Kadınlara söz veren, siyasi alanda onların da var olduğunun altını çizen bir projede, kadını yine dış görünüşe dayalı, bildik klişelere hapsetmeye ne gerek var? Yani kendi topuğumuza sıkmak değil de nedir bu?
Kadınlar olarak en azından biz; kadını, göğüs, mini etek, sarışın, kızıl vs. üzerinden tanımlayan arka sayfa güzeli basitleştirmesinin önüne geçsek artık. Bu klişeleri, bir projeye dikkat çekmek adına yeniden yeniden üretmesek.
Evlere şenlik
Bu yıl 8 Mart’ta, AKP Kadın Kolları, Dünya Kadınlar Günü dolayısıyla bir etkinlik düzenlemişti. Gazetelerde, etkinlikte özellikle “mini etekli, dekolteli” ve “türbanlı” kadınların yan yana geldiğini okuduk. Etkinliğin sanatçı konuğu ise, bu ülkenin kadın dövmekle, tehdit etmekle sabıkalı, en meşhur ismi İbrahim Tatlıses’ti. Bana sorarsanız, her açıdan evlere şenlik bir Kadınlar Günü kutlamasıydı!
“Sarışın kadın” kimdir? Kimi temsil eder? Ya da “mini etekli kadın”, “türbanlı kadın”, nasıl kategoriler, nasıl genellemelerdir? Hepsi aynı şeyi mi yer içer bu kadınların? Aynı şeyi mi düşünür? Mini etekli kadınların mesela, sorunları ne derece ortaktır? Kadınların sorunlarını, “türbanlı kadınların sorunları” ve “sarışın/dekolteli kadınların sorunları” gibi anlamsız bir ikiliğe indirgemek bize ne kazandırır?

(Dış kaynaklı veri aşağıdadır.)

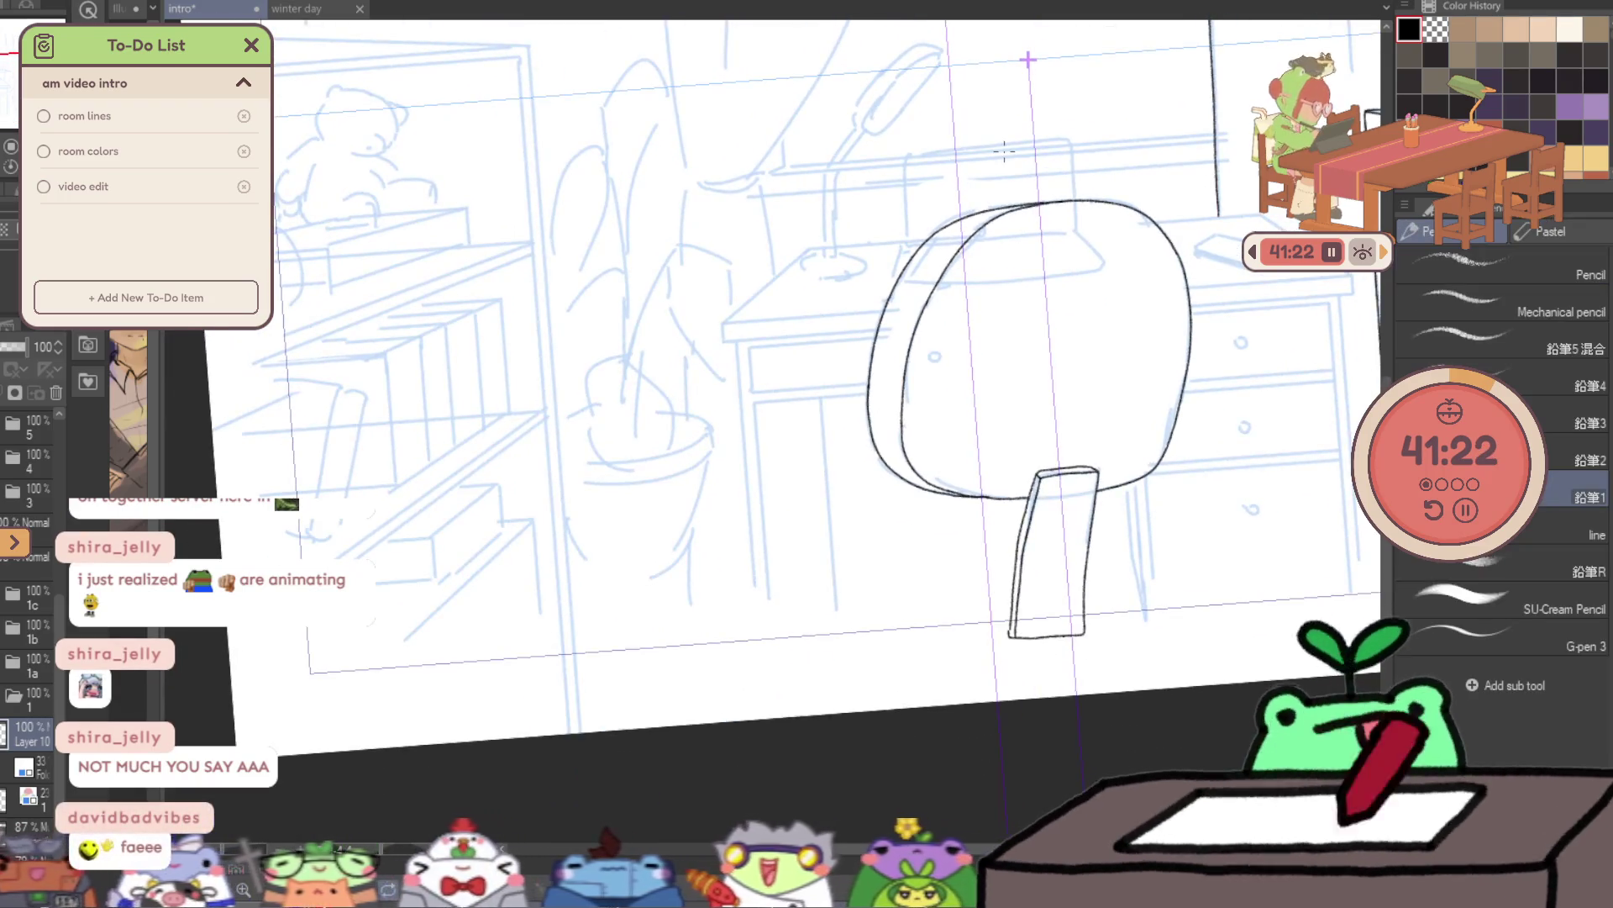
key(h)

Amacın, iyi niyetle farklı sosyal, kültürel çevrelerden kadınları biraraya getirmek olduğuna şüphem yok. Ancak bu klişelerle, ne gerçek bir diyalog kurabiliriz ne de kadına toplumsal hayatta daha itibarlı bir yer sağlayabiliriz. Basına malzeme verelim, dikkat çekelim derken, bir çuval incir boşa gidiyor yani.
Projenin tanıtımında da vurgulandığı gibi, İzmirli “35 Sarışın Kadın”ın Başbakan’a iletmek istedikleri sorunların, sadece yaşam alanlarına müdahale kaygısı ya da içki yasağı olduğunu sanmıyorum. İş hayatında kadının yeri, her gün yaşanan kadın cinayetleri, seçim listelerinde yine kadın adayların manidar azlığı, yoksulluğun, şiddetin, baskının hep en çok kadını vurması... Say say bitmez.
O nedenle, Başbakan’la kadınların buluşması fikri önemlidir. Umarım sarışın, mini etekli, vesaire sığlığını sorgulayarak, bu proje yeniden gündeme gelir.